0

I have an existing dataset that contains zip codes for each participant. I am trying to add relevant demographic data for each zip code to the set and running into issues.

I was looking at a loop but did not fully understand it. I've started using if_else but that's also not quite working for what I'd like to do.

Essentially what I need to do is add a column for the relevant demographic, and fill the column with values corresponded to already existing values.

As an example, for the zipcode 25911, 0.857 of the population is white. In zipcode 41041, 0.952 of the population is white. And then there are a lot more to follow... I have 37 zip codes with 9 values to enter for each zip code.

Here's what I'm working with so far:

data$White <- if_else(data$Zipcode == 25911, 0.857, 0,
                  if_else(data$Zipcode ==41041, 0.952, 0,
                         if_else(data$Zipcode ==41042, 0.917, 0)))

I know that the 0 at the end tells it to fill in a 0 for every other value, but can I get it to essentially stack and build? So that first round, fill in the value for White every time the zip code is 25911, second time fill in the value for White every time the zip code is 41041, etc. Should I try a loop instead?

All help is greatly appreciated! I'm still very new to R and understanding how to best use it.

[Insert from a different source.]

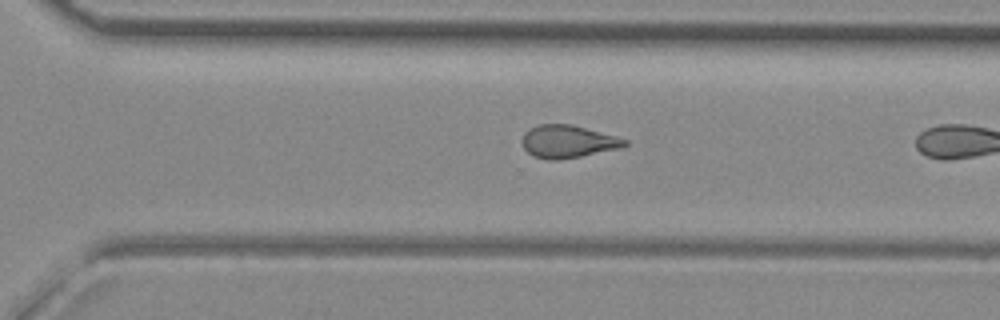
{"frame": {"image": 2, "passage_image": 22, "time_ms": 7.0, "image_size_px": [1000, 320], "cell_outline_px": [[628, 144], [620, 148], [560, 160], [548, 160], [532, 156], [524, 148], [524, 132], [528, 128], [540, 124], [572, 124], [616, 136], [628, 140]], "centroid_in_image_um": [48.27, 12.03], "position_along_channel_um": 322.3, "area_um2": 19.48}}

  • It is probably easier to set up a zipcode/white proportion dataframe and use `match` or `merge`. – Andrew Gustar Jan 22 '20 at 23:06
  • See this post for more details on how to do different types of `merge` https://stackoverflow.com/questions/1299871/how-to-join-merge-data-frames-inner-outer-left-right – Ronak Shah Jan 22 '20 at 23:57

1 Answers1

0

Yes, as Andrew just said, the best way is probably to build first a look-up table (=LUT) => buid a dataframe with two columns (zip_code and value) such as like that :

# Sample data set (because we don't have yours):
data = rbind.data.frame(cbind("dummy"="AA", "Zipcode"="41042"),
                        cbind("dummy"="BB", "Zipcode"="25911"),
                        cbind("dummy"="CC", "Zipcode"="41041"),
                        cbind("dummy"="DD", "Zipcode"="41038"),
                        cbind("dummy"="EE", "Zipcode"="05077"),
                        stringsAsFactors=F)
data_copy = data

# Build the LUT dataframe (here, only 2 vars with 3 records, but you can put 9 vars with 37 records if you need):
LUT = rbind.data.frame(cbind("zip_code"="25911", "White"=0.857, "Yellow"=0.112),
                       cbind("zip_code"="41041", "White"=0.952, "Yellow"=0),
                       cbind("zip_code"="41042", "White"=0.917, "Yellow"=NA), stringsAsFactors=F)

# Then, I load the dplyr library to get available the left_join function:
library(dplyr)

# Then, to get all the columns (here, White and Yellow) in the data object:
data <- left_join(data, LUT, by=c("Zipcode"="zip_code"))

# Or, instead of the previous line code, to get for example only the White column in the data object:
data_copy <- left_join(data_copy, LUT[, c("zip_code", "White")], by=c("Zipcode"="zip_code"))

# If you want to replace all the NA by 0 in a specific column (here, White), do this :
data_copy$White <- ifelse(is.na(data_copy$White), 0, data_copy$White)

NB : you can use the merge function instead of the left_join if you prefere.

Syl33
  • 97
  • 5